§ **What the exercise asks**: Pictures are to be left out. Return exactly the lines below from the one with "i3 3110M/ i3 8100" up to and including the one with "מארז סוכריות חיות על מקל לקישוט עוגה/קאפקייקס".

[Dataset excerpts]
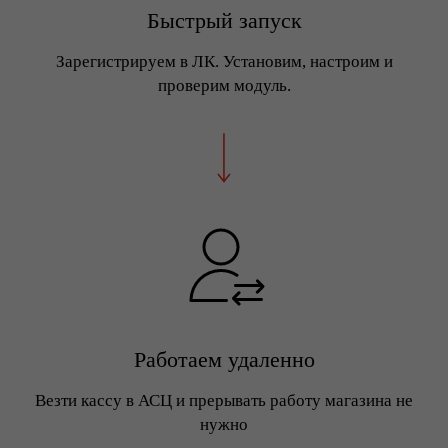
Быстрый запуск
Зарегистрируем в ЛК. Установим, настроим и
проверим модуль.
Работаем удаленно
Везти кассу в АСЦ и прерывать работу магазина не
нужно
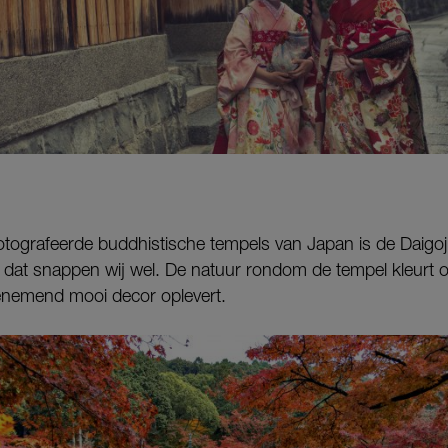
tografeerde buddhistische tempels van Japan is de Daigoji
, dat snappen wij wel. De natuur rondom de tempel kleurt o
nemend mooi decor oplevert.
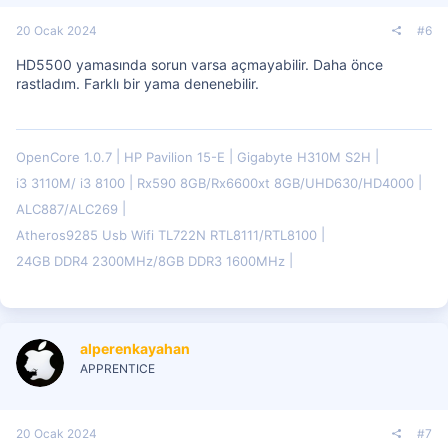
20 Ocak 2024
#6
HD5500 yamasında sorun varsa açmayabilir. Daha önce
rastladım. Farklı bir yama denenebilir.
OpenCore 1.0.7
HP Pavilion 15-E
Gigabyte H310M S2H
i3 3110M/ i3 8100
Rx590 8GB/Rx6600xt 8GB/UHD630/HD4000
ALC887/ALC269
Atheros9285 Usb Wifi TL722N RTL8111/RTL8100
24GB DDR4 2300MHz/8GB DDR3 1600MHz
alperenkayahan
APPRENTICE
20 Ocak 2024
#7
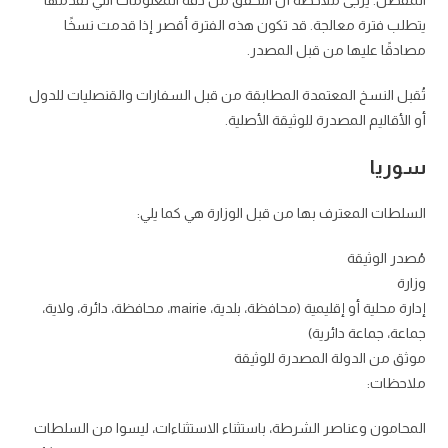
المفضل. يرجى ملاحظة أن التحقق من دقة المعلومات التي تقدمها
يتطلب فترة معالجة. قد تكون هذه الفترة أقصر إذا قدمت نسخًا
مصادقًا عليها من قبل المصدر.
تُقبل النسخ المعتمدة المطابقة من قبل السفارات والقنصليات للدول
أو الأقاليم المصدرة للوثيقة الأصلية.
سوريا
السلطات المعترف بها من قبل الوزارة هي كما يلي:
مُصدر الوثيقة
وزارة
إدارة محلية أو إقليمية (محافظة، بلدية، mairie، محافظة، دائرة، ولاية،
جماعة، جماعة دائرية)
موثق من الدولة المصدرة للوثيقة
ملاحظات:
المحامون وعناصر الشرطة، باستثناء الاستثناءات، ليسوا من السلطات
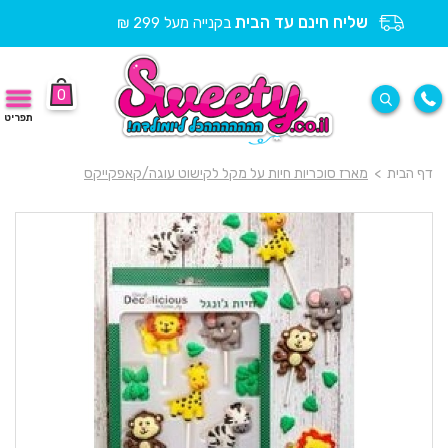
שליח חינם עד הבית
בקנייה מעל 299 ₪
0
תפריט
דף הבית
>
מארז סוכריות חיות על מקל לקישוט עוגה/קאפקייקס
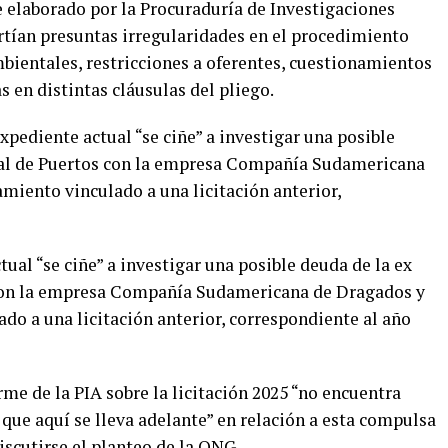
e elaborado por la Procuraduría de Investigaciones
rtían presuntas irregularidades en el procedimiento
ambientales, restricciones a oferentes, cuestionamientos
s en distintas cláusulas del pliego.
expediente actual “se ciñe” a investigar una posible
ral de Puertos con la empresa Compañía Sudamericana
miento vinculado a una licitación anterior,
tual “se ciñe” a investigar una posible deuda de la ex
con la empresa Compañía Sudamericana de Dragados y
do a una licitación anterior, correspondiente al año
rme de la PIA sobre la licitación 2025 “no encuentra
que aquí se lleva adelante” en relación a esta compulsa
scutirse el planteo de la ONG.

§ **Finished task**:
i3 3110M/ i3 8100
Rx590 8GB/Rx6600xt 8GB/UHD630/HD4000
ALC887/ALC269
Atheros9285 Usb Wifi TL722N RTL8111/RTL8100
24GB DDR4 2300MHz/8GB DDR3 1600MHz
alperenkayahan
APPRENTICE
20 Ocak 2024
#7
المفضل. يرجى ملاحظة أن التحقق من دقة المعلومات التي تقدمها
يتطلب فترة معالجة. قد تكون هذه الفترة أقصر إذا قدمت نسخًا
مصادقًا عليها من قبل المصدر.
تُقبل النسخ المعتمدة المطابقة من قبل السفارات والقنصليات للدول
أو الأقاليم المصدرة للوثيقة الأصلية.
سوريا
السلطات المعترف بها من قبل الوزارة هي كما يلي:
مُصدر الوثيقة
وزارة
إدارة محلية أو إقليمية (محافظة، بلدية، mairie، محافظة، دائرة، ولاية،
جماعة، جماعة دائرية)
موثق من الدولة المصدرة للوثيقة
ملاحظات:
المحامون وعناصر الشرطة، باستثناء الاستثناءات، ليسوا من السلطات
שליח חינם עד הבית
בקנייה מעל 299 ₪
0
תפריט
דף הבית
>
מארז סוכריות חיות על מקל לקישוט עוגה/קאפקייקס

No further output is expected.